SUPPLIED DATA:
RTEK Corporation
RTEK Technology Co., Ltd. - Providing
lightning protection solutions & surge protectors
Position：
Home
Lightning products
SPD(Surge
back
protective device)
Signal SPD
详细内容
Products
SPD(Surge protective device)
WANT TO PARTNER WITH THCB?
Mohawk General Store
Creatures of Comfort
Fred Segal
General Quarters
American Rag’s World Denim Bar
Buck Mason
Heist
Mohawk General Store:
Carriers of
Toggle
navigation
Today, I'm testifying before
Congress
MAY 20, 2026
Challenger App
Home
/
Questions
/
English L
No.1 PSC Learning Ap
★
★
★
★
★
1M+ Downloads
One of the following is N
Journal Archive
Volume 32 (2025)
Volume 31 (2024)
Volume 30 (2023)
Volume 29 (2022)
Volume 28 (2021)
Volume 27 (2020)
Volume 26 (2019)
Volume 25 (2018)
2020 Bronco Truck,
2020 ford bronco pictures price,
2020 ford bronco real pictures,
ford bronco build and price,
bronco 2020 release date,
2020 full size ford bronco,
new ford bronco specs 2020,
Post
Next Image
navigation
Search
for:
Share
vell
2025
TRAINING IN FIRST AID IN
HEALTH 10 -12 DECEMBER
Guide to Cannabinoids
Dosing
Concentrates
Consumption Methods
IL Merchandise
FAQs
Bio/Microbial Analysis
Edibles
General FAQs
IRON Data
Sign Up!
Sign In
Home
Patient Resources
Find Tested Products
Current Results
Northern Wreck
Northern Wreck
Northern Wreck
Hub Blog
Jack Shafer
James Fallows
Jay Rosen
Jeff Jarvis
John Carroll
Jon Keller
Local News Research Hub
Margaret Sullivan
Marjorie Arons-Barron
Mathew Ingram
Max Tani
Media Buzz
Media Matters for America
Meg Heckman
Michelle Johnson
* * *
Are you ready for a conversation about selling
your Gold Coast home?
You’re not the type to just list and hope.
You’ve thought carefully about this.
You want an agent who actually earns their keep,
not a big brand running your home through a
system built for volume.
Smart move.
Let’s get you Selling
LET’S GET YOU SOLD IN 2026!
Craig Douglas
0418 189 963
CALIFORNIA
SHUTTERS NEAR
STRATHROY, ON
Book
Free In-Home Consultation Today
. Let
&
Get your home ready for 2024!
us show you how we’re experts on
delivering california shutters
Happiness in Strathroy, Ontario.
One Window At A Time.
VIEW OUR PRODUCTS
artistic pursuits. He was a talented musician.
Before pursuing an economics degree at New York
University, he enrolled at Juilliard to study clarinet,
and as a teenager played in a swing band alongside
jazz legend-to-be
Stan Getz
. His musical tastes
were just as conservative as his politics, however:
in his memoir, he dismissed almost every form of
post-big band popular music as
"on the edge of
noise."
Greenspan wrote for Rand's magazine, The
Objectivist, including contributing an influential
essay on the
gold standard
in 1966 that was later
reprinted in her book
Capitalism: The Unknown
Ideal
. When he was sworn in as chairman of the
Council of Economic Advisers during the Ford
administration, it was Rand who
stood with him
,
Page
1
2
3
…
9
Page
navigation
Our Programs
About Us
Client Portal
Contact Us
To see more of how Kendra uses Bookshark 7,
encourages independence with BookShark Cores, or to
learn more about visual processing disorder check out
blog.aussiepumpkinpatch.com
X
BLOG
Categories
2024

PROBLEM DESCRIPTION:
Which of the lines in the data hold the string "General"? Report each of them by copying it.

SOLVED PROBLEM:
Mohawk General Store
General Quarters
Mohawk General Store:
General FAQs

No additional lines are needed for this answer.